## Work required:
Give every line of the data again, unchanged, but with no pictures.

## Information supplied:
<<<<

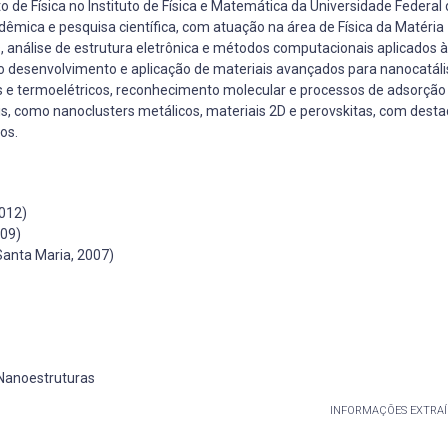
de Física no Instituto de Física e Matemática da Universidade Federal 
dêmica e pesquisa científica, com atuação na área de Física da Matéria
 análise de estrutura eletrônica e métodos computacionais aplicados à 
 no desenvolvimento e aplicação de materiais avançados para nanocatáli
os e termoelétricos, reconhecimento molecular e processos de adsorção
s, como nanoclusters metálicos, materiais 2D e perovskitas, com desta
os.
2012)
009)
Santa Maria, 2007)
 Nanoestruturas
INFORMAÇÕES EXTRAÍ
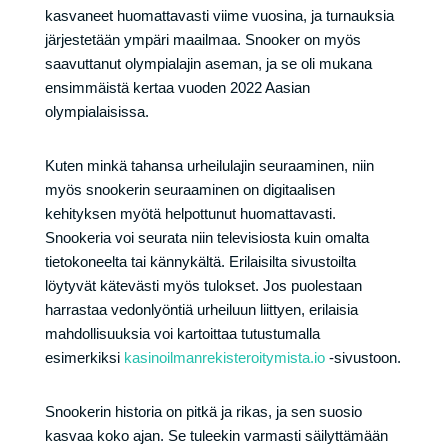
kasvaneet huomattavasti viime vuosina, ja turnauksia
järjestetään ympäri maailmaa. Snooker on myös
saavuttanut olympialajin aseman, ja se oli mukana
ensimmäistä kertaa vuoden 2022 Aasian
olympialaisissa.
Kuten minkä tahansa urheilulajin seuraaminen, niin
myös snookerin seuraaminen on digitaalisen
kehityksen myötä helpottunut huomattavasti.
Snookeria voi seurata niin televisiosta kuin omalta
tietokoneelta tai kännykältä. Erilaisilta sivustoilta
löytyvät kätevästi myös tulokset. Jos puolestaan
harrastaa vedonlyöntiä urheiluun liittyen, erilaisia
mahdollisuuksia voi kartoittaa tutustumalla
esimerkiksi
kasinoilmanrekisteroitymista.io
-sivustoon.
Snookerin historia on pitkä ja rikas, ja sen suosio
kasvaa koko ajan. Se tuleekin varmasti säilyttämään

>>>>

## Response to this exercise:
de Física no Instituto de Física e Matemática da Universidade Federal 
dêmica e pesquisa científica, com atuação na área de Física da Matéria
 análise de estrutura eletrônica e métodos computacionais aplicados à 
 no desenvolvimento e aplicação de materiais avançados para nanocatáli
os e termoelétricos, reconhecimento molecular e processos de adsorção
s, como nanoclusters metálicos, materiais 2D e perovskitas, com desta
os.
2012)
009)
Santa Maria, 2007)
 Nanoestruturas
INFORMAÇÕES EXTRAÍ
kasvaneet huomattavasti viime vuosina, ja turnauksia
järjestetään ympäri maailmaa. Snooker on myös
saavuttanut olympialajin aseman, ja se oli mukana
ensimmäistä kertaa vuoden 2022 Aasian
olympialaisissa.
Kuten minkä tahansa urheilulajin seuraaminen, niin
myös snookerin seuraaminen on digitaalisen
kehityksen myötä helpottunut huomattavasti.
Snookeria voi seurata niin televisiosta kuin omalta
tietokoneelta tai kännykältä. Erilaisilta sivustoilta
löytyvät kätevästi myös tulokset. Jos puolestaan
harrastaa vedonlyöntiä urheiluun liittyen, erilaisia
mahdollisuuksia voi kartoittaa tutustumalla
esimerkiksi
kasinoilmanrekisteroitymista.io
-sivustoon.
Snookerin historia on pitkä ja rikas, ja sen suosio
kasvaa koko ajan. Se tuleekin varmasti säilyttämään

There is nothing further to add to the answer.